▶ [WHAT THE EXERCISE ASKS]
Transcribe the entire listing, keeping each word as it is.

--- PROVIDED INFORMATION ---

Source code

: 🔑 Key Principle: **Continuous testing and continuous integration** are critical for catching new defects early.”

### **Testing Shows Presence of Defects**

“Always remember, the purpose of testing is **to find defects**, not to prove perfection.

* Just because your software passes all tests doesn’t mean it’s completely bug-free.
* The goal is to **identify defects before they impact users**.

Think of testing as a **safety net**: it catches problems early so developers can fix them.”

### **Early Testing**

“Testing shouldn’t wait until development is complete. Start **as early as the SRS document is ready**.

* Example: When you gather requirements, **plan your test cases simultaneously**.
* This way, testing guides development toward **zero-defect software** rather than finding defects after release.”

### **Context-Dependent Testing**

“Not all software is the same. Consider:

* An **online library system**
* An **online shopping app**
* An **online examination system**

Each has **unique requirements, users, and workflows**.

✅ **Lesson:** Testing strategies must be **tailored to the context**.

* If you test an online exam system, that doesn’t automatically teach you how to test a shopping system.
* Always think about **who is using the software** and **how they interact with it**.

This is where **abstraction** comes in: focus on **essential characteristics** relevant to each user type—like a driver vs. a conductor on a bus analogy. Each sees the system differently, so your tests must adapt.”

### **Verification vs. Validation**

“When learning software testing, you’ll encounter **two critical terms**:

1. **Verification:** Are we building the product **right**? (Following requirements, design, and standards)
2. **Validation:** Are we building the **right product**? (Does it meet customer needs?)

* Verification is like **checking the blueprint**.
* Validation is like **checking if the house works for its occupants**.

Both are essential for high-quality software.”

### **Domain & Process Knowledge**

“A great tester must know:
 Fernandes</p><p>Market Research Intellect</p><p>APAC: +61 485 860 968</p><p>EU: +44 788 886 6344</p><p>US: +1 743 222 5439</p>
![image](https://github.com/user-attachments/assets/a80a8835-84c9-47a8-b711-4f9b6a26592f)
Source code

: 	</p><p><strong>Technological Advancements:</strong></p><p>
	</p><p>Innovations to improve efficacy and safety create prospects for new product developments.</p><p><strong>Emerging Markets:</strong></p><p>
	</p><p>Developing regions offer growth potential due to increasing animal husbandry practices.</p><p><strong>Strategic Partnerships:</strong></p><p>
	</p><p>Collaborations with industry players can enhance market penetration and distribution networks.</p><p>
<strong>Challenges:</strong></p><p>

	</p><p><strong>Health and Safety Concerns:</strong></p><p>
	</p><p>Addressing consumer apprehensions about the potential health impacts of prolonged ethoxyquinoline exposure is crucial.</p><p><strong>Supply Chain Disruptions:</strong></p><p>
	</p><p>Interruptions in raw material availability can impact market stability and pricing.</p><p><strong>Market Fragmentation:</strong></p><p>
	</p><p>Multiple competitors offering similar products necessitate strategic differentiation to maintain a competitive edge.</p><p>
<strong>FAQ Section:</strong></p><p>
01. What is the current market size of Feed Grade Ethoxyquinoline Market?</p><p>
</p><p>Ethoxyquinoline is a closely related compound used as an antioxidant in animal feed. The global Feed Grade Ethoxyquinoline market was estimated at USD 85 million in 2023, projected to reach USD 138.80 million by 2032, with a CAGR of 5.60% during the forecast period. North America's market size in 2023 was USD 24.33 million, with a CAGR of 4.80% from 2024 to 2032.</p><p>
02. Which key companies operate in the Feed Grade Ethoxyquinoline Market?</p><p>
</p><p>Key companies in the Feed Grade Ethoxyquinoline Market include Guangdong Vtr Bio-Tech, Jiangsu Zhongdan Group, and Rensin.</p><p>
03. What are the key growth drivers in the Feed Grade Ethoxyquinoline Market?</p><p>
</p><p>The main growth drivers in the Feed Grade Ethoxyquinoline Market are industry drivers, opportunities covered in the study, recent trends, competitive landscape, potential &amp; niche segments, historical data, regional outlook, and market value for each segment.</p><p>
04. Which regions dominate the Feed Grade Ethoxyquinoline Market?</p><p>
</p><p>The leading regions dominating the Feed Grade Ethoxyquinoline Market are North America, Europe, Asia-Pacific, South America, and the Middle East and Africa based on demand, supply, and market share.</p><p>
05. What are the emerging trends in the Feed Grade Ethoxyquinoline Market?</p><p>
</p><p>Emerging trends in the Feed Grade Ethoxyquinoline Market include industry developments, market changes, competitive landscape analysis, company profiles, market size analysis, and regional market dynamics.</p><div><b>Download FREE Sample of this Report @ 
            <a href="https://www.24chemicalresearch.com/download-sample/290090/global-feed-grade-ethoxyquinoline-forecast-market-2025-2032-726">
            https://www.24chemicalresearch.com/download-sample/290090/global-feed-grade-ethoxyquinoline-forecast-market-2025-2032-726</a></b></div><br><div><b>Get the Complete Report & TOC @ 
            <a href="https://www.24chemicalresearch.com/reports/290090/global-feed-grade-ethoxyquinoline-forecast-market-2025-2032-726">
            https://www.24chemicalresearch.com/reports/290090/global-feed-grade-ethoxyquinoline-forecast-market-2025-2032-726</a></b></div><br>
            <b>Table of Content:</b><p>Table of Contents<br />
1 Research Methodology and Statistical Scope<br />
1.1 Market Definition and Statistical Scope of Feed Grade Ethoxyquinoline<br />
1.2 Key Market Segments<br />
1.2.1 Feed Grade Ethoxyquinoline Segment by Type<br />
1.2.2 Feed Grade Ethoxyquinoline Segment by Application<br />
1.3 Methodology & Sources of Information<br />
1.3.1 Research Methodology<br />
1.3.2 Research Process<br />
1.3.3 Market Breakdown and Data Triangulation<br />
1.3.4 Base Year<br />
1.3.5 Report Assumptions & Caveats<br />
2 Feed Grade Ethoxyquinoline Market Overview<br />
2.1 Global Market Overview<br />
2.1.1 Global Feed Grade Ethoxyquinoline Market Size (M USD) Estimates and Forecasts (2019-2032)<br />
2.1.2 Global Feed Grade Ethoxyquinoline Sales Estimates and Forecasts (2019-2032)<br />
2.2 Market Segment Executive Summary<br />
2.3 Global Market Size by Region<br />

---

▶ [WRITTEN REPLY]
Source code

: 🔑 Key Principle: **Continuous testing and continuous integration** are critical for catching new defects early.”

### **Testing Shows Presence of Defects**

“Always remember, the purpose of testing is **to find defects**, not to prove perfection.

* Just because your software passes all tests doesn’t mean it’s completely bug-free.
* The goal is to **identify defects before they impact users**.

Think of testing as a **safety net**: it catches problems early so developers can fix them.”

### **Early Testing**

“Testing shouldn’t wait until development is complete. Start **as early as the SRS document is ready**.

* Example: When you gather requirements, **plan your test cases simultaneously**.
* This way, testing guides development toward **zero-defect software** rather than finding defects after release.”

### **Context-Dependent Testing**

“Not all software is the same. Consider:

* An **online library system**
* An **online shopping app**
* An **online examination system**

Each has **unique requirements, users, and workflows**.

✅ **Lesson:** Testing strategies must be **tailored to the context**.

* If you test an online exam system, that doesn’t automatically teach you how to test a shopping system.
* Always think about **who is using the software** and **how they interact with it**.

This is where **abstraction** comes in: focus on **essential characteristics** relevant to each user type—like a driver vs. a conductor on a bus analogy. Each sees the system differently, so your tests must adapt.”

### **Verification vs. Validation**

“When learning software testing, you’ll encounter **two critical terms**:

1. **Verification:** Are we building the product **right**? (Following requirements, design, and standards)
2. **Validation:** Are we building the **right product**? (Does it meet customer needs?)

* Verification is like **checking the blueprint**.
* Validation is like **checking if the house works for its occupants**.

Both are essential for high-quality software.”

### **Domain & Process Knowledge**

“A great tester must know:
 Fernandes</p><p>Market Research Intellect</p><p>APAC: +61 485 860 968</p><p>EU: +44 788 886 6344</p><p>US: +1 743 222 5439</p>
![image](https://github.com/user-attachments/assets/a80a8835-84c9-47a8-b711-4f9b6a26592f)
Source code

: 	</p><p><strong>Technological Advancements:</strong></p><p>
	</p><p>Innovations to improve efficacy and safety create prospects for new product developments.</p><p><strong>Emerging Markets:</strong></p><p>
	</p><p>Developing regions offer growth potential due to increasing animal husbandry practices.</p><p><strong>Strategic Partnerships:</strong></p><p>
	</p><p>Collaborations with industry players can enhance market penetration and distribution networks.</p><p>
<strong>Challenges:</strong></p><p>

	</p><p><strong>Health and Safety Concerns:</strong></p><p>
	</p><p>Addressing consumer apprehensions about the potential health impacts of prolonged ethoxyquinoline exposure is crucial.</p><p><strong>Supply Chain Disruptions:</strong></p><p>
	</p><p>Interruptions in raw material availability can impact market stability and pricing.</p><p><strong>Market Fragmentation:</strong></p><p>
	</p><p>Multiple competitors offering similar products necessitate strategic differentiation to maintain a competitive edge.</p><p>
<strong>FAQ Section:</strong></p><p>
01. What is the current market size of Feed Grade Ethoxyquinoline Market?</p><p>
</p><p>Ethoxyquinoline is a closely related compound used as an antioxidant in animal feed. The global Feed Grade Ethoxyquinoline market was estimated at USD 85 million in 2023, projected to reach USD 138.80 million by 2032, with a CAGR of 5.60% during the forecast period. North America's market size in 2023 was USD 24.33 million, with a CAGR of 4.80% from 2024 to 2032.</p><p>
02. Which key companies operate in the Feed Grade Ethoxyquinoline Market?</p><p>
</p><p>Key companies in the Feed Grade Ethoxyquinoline Market include Guangdong Vtr Bio-Tech, Jiangsu Zhongdan Group, and Rensin.</p><p>
03. What are the key growth drivers in the Feed Grade Ethoxyquinoline Market?</p><p>
</p><p>The main growth drivers in the Feed Grade Ethoxyquinoline Market are industry drivers, opportunities covered in the study, recent trends, competitive landscape, potential &amp; niche segments, historical data, regional outlook, and market value for each segment.</p><p>
04. Which regions dominate the Feed Grade Ethoxyquinoline Market?</p><p>
</p><p>The leading regions dominating the Feed Grade Ethoxyquinoline Market are North America, Europe, Asia-Pacific, South America, and the Middle East and Africa based on demand, supply, and market share.</p><p>
05. What are the emerging trends in the Feed Grade Ethoxyquinoline Market?</p><p>
</p><p>Emerging trends in the Feed Grade Ethoxyquinoline Market include industry developments, market changes, competitive landscape analysis, company profiles, market size analysis, and regional market dynamics.</p><div><b>Download FREE Sample of this Report @ 
            <a href="https://www.24chemicalresearch.com/download-sample/290090/global-feed-grade-ethoxyquinoline-forecast-market-2025-2032-726">
            https://www.24chemicalresearch.com/download-sample/290090/global-feed-grade-ethoxyquinoline-forecast-market-2025-2032-726</a></b></div><br><div><b>Get the Complete Report & TOC @ 
            <a href="https://www.24chemicalresearch.com/reports/290090/global-feed-grade-ethoxyquinoline-forecast-market-2025-2032-726">
            https://www.24chemicalresearch.com/reports/290090/global-feed-grade-ethoxyquinoline-forecast-market-2025-2032-726</a></b></div><br>
            <b>Table of Content:</b><p>Table of Contents<br />
1 Research Methodology and Statistical Scope<br />
1.1 Market Definition and Statistical Scope of Feed Grade Ethoxyquinoline<br />
1.2 Key Market Segments<br />
1.2.1 Feed Grade Ethoxyquinoline Segment by Type<br />
1.2.2 Feed Grade Ethoxyquinoline Segment by Application<br />
1.3 Methodology & Sources of Information<br />
1.3.1 Research Methodology<br />
1.3.2 Research Process<br />
1.3.3 Market Breakdown and Data Triangulation<br />
1.3.4 Base Year<br />
1.3.5 Report Assumptions & Caveats<br />
2 Feed Grade Ethoxyquinoline Market Overview<br />
2.1 Global Market Overview<br />
2.1.1 Global Feed Grade Ethoxyquinoline Market Size (M USD) Estimates and Forecasts (2019-2032)<br />
2.1.2 Global Feed Grade Ethoxyquinoline Sales Estimates and Forecasts (2019-2032)<br />
2.2 Market Segment Executive Summary<br />
2.3 Global Market Size by Region<br />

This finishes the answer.